In doing so, God set forth a principle of justice for this fallen world that those who do wrong to their neighbor should be harmed in equal measure to the harm they caused (Ex 21:23-25).

Thus property rights are to be seen as the foundational principle on which the apparatus of justice in a civil society is to be constructed, and by which justice in a civil society is to be measured and evaluated.

As part of that apparatus, God has instituted the role of magistrate in society. The magistrate is anyone who serves other men by bearing the sword against those who wrong their neighbor. (Romans 13:3-4). In doing so, he is not to be “a terror to good conduct”, meaning he is only to bear the sword against those who do evil, as God has defined his role.

Thus, the very maximum any government has theological authorization to do is to serve citizens by aiding them in defending their life, liberty and property and bringing vengeance upon those who agress against them.

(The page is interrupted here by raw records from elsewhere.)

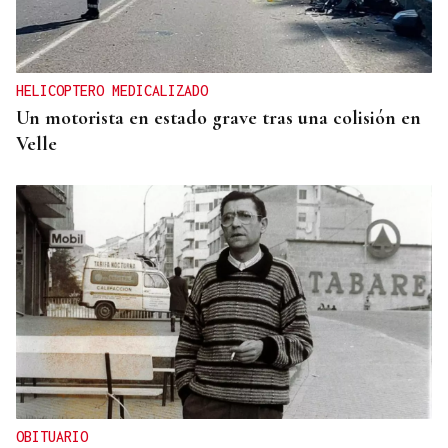
HELICOPTERO MEDICALIZADO
Un motorista en estado grave tras una colisión en
Velle
OBITUARIO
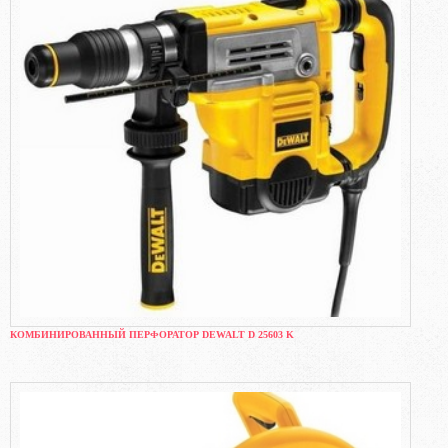
КОМБИНИРОВАННЫЙ ПЕРФОРАТОР DEWALT D 25603 K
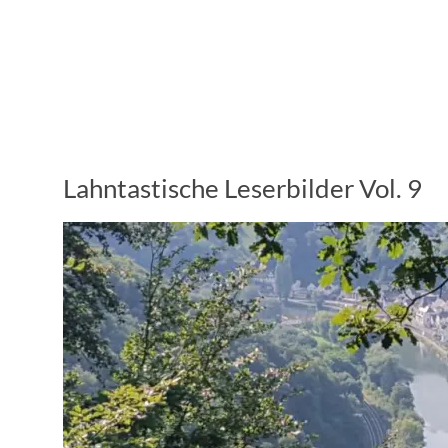
Lahntastische Leserbilder Vol. 9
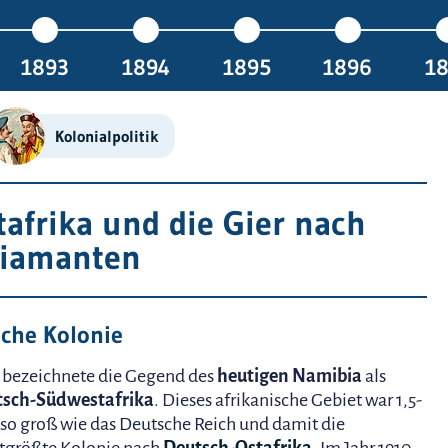
1893
1894
1895
1896
1
Kolonialpolitik
afrika und die Gier nach
iamanten
sche Kolonie
bezeichnete die Gegend des
heutigen Namibia
als
tsch-Südwestafrika
. Dieses afrikanische Gebiet war 1,5-
 so groß wie das Deutsche Reich und damit die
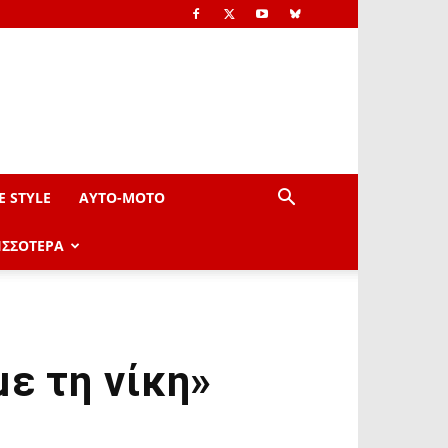
E STYLE
AYTO-ΜOTO
ΙΣΣΟΤΕΡΑ
ε τη νίκη»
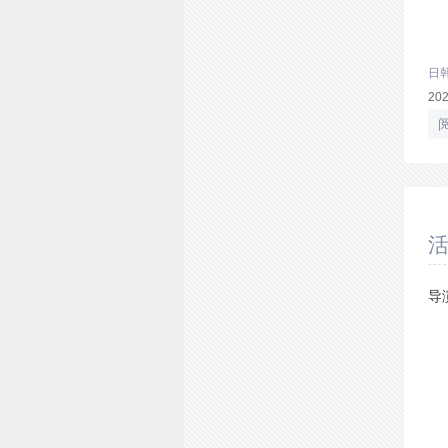
日
20
活
导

Any government that uses its power to break God’s law is a corrupt and invalid government in God’s eyes. Any government that abuses its position to take away the rights of those who’s rights it is tasked with protecting, is no true government at all, but a criminal organization.

We Christians are still called to be ordered under such a government (even Nero), but that does not make such government valid. And in as much as we have influence in the government, as officials or as voters, we ought to use our influence to direct government to follow God’s standard.

The only governments God considers morally valid are the ones who use their sword against wrong doers and only against wrong doers.

Ultimately the only government that will prefectly meet that qualification is King Jesus.

Justice under the sun is always going to be imperfect. However that should not stop us from upholding the perfect standard as the target we are aiming for in our political action.

Now, as stated here, this is a very broad tent under which many forms of government might fit including certain forms of theonomy and a constitutionally limited republic (provided that the constitution is actually founded on these principals and the republic is actually limited by such constitution.)

I believe further logical and exegetical analysis would swing the balance around to favor anarcho-capitalism much more strongly, but I’ll save that for a future post.

For now, it is not so much my aim to convince the world to be Anarcho-Capitalists, though I would love it if that were so. For the time being, it would be sufficient if everyone could simply agree to the founding theological framework I have described here as the grounding for all analysis of government. I think MOST Christians, certainly Reformed ones, DO agree to this, though many have not fully thought through the logical implications of it, and thus are not Anarcho-Capitalists. I think the primary reason for that is a lack of knowledge and clarity about what Anarcho-Capitalism actually IS and what it is not. See Al Mohler for an example of such confusion.